The concerns about opening up internal operations and private data are less of an issue between long-established partners who are just automating their existing processes, thereby creating an essentially static virtual organisation. But it becomes a major issue in the case of new or evolving partnerships, or associations that are meant to exist briefly, in some cases for only a single transaction. It is therefore in dynamic virtual organisations where solving the trust issue is paramount and it is here that technology can have the greatest impact on building confidence between partners.
“What we are doing in TrustCoM is developing the technology to build trust into online business transactions,” Ristol notes. “If we can prove to businesses that the technology exists and works then we will be able to overcome some of their concerns.”
The technology has been made possible by the flexibility and adaptability provided by Service-Oriented Architecture (SOA) as a means of software development.

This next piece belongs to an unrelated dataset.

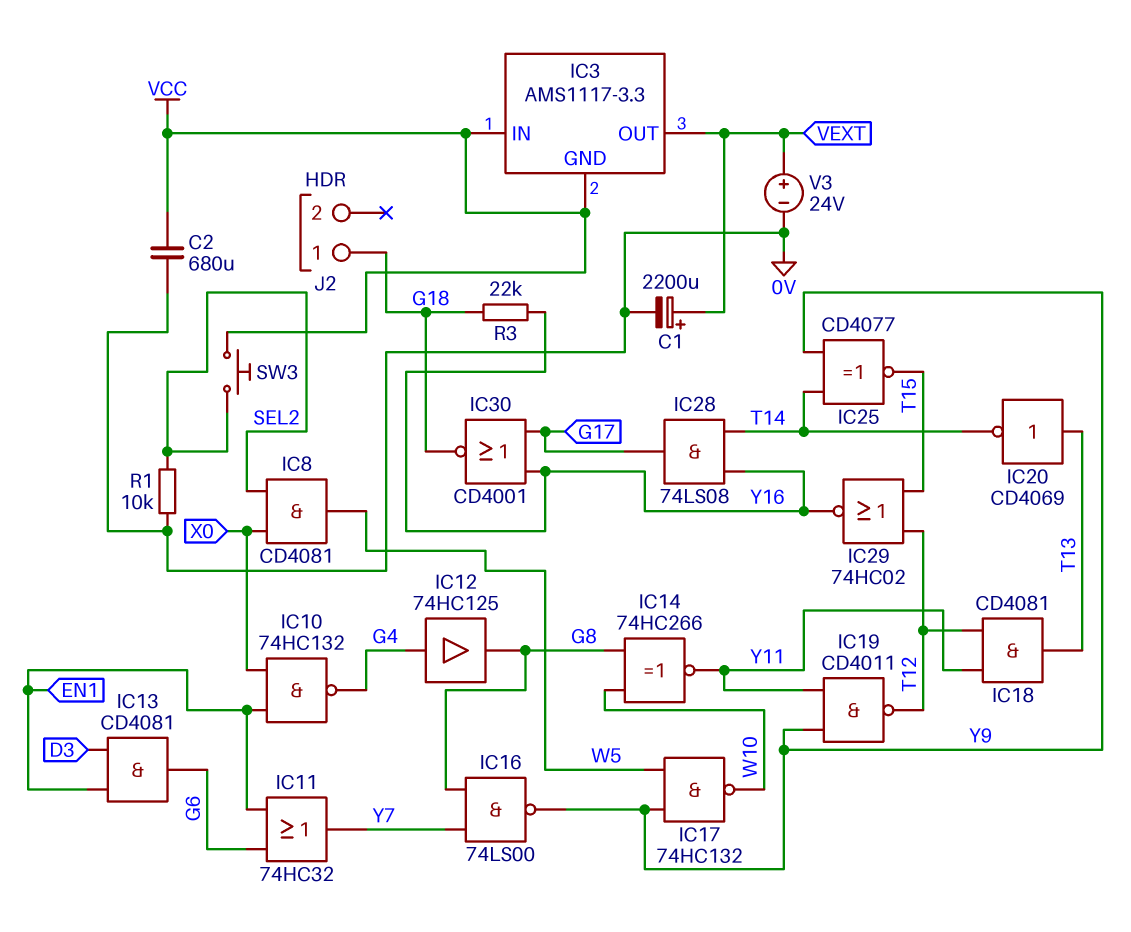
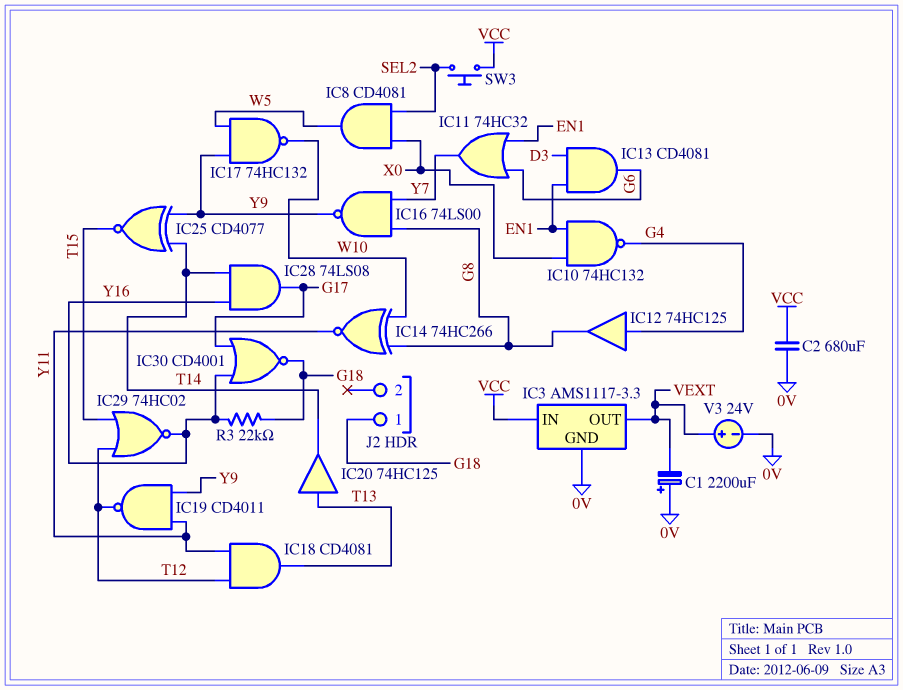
C1: 2200uF (plus VEXT, minus 0V) -> 2200uF (plus 0V, minus VEXT)
IC3 pin GND: VCC -> 0V
IC20: NOT CD4069 (in T13, out T14) -> buffer 74HC125 (in T13, out T14)
R1: 10k (0V, SEL2) -> none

With its loose coupling of interoperable services, SOA allows businesses to adapt their IT systems to meet rapidly changing business and partnership needs.
The tools being developed by the project cover the qualification of companies as a means to select suppliers and partners; a system to document and monitor contractual relationships, and establish criteria about what all participants in the business chain should do; and the means to identify partners who fail to fulfil their obligations.
The framework is also designed to be flexible enough to adapt to the virtual organisation being reconfigured with the entry of new members or the exit of old ones. It will also maintain security for participants by ensuring that partners have the ability to share only the processes and data they need, and no more.
“As yet there is no culture of collaboration online,” Ristol argues. “For that culture to develop and for companies to start trusting each other in the digital domain there need to be concrete examples of virtual organisations that work well, produce clear benefits for the participants and are not exposed to undue security risks.”
However, someone must first be a pioneer and take up the challenge, creating what Ristol describes as a “chicken and egg situation.”
TrustCoM’s framework represents an important step toward cracking the problem and its deployment in two trials later this year is expected to provide the proof needed to show that secure, trustworthy online business is possible.
In one of the trials, TrustCoM’s prototype framework and tools will be used by aircraft manufacturer BAE Systems and its parts suppliers to manage and automate supply chain processes. In the other, the technology will be implemented to aggregate internet services for mobile users in the e-learning domain.
“Companies have to rethink their traditional business models if they are to take advantage of the efficiency gains provided by virtual organisations,” Ristol says. “Legal issues also have to be ironed out, especially as most legislation today covers paper contracts not digital ones.”
The coordinator says it is likely that initially the project’s technology partners, among them Microsoft, IBM and SAP, will use components of the TrustCoM framework, rather than the framework as a whole, to enhance their existing tools or even develop new software.
He believes ICT services partners, like BT, are also likely to leverage TrustCoM’s results and the SOA paradigm to offer value-added network services, facilitating the seamless integration of application services across enterprises. To that extent, the experience of pre-competitive research in the context TrustCoM is likely to contribute to the enhancement of BT's 21C network initiative.
All of the tools will be available online, probably on SourceForge.net, under open source licences before the end of this year, Ristol says.